Zillow Group, Inc., a digital real estate company, operates real estate brands on mobile applications and Websites in the United States. The company operates through three segments: Homes; Internet, Media & Technology; and Mortgages. The Homes segment is involved in the resale of homes; and title and escrow services to home buyers and sellers, including title search procedures for title insurance policies, escrow, and other closing services. The IMT segment offers premier agents, rentals, new construction marketplaces, display, and other advertising, as well as business software solutions. The Mortgage segment provides home loans; and marketing products including custom quotes and connects services. Its portfolio of brands includes Zillow Rentals, Trulia, StreetEasy, Zillow Closing Services, HotPads, and Out East. The company was incorporated in 2004 and is headquartered in Seattle, Washington.
Courtesy of Yahoo Finance.
Fundamental Analysis
I ran the stock in IBD to check its Ratings. Currently, the stock is ranked number 25th on the Premium List. Check the Chart below. The composite rating is low since it is beaten down.
Technical Analysis
I am not looking for Support and resistance for Zillow. This is a long-term investment for us. So we will keep this stock for at least a 12-18 months period.
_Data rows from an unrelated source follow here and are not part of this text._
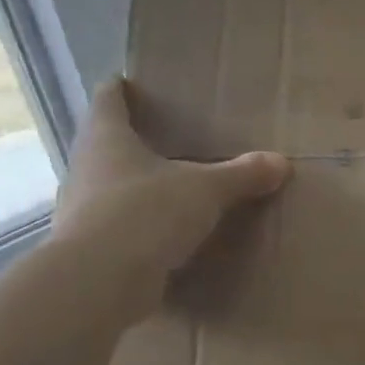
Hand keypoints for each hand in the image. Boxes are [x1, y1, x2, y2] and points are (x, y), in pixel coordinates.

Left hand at [52, 77, 289, 319]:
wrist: (99, 282)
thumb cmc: (146, 213)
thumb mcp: (206, 189)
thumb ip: (242, 175)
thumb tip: (280, 162)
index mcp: (107, 139)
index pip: (108, 100)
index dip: (120, 89)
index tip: (132, 82)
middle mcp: (87, 168)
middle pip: (108, 144)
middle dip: (136, 141)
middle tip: (172, 138)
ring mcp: (84, 210)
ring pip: (114, 187)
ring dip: (140, 187)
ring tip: (176, 188)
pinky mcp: (93, 248)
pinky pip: (123, 227)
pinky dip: (144, 226)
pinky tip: (170, 234)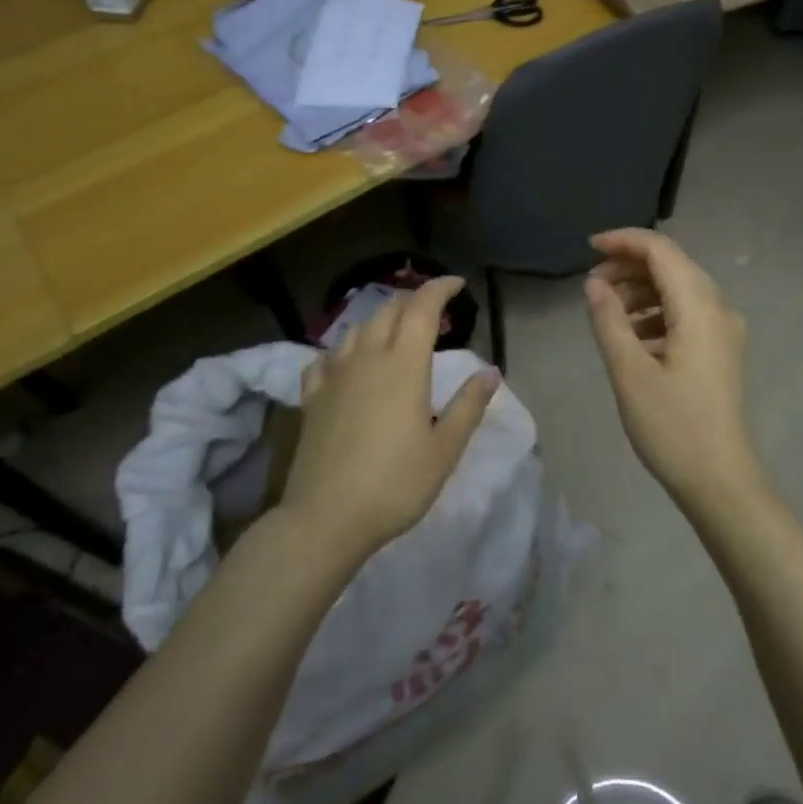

I do however recommend a 25% Support Loss for managing risk.
Analyst Rating :
I ran the stock on Tip RANKS. And the suggested pricing upside is around $78 with a high estimate of $80 and low of $76. ( Once it reaches that price I will try to book some profits)
Zillow does not have any ranking on Zacks currently.
Disclaimer: I am not a financial advisor. Do not take anything on my website as financial advice, ever. Do your own research. Consult a professional investment advisor before making any investment decisions!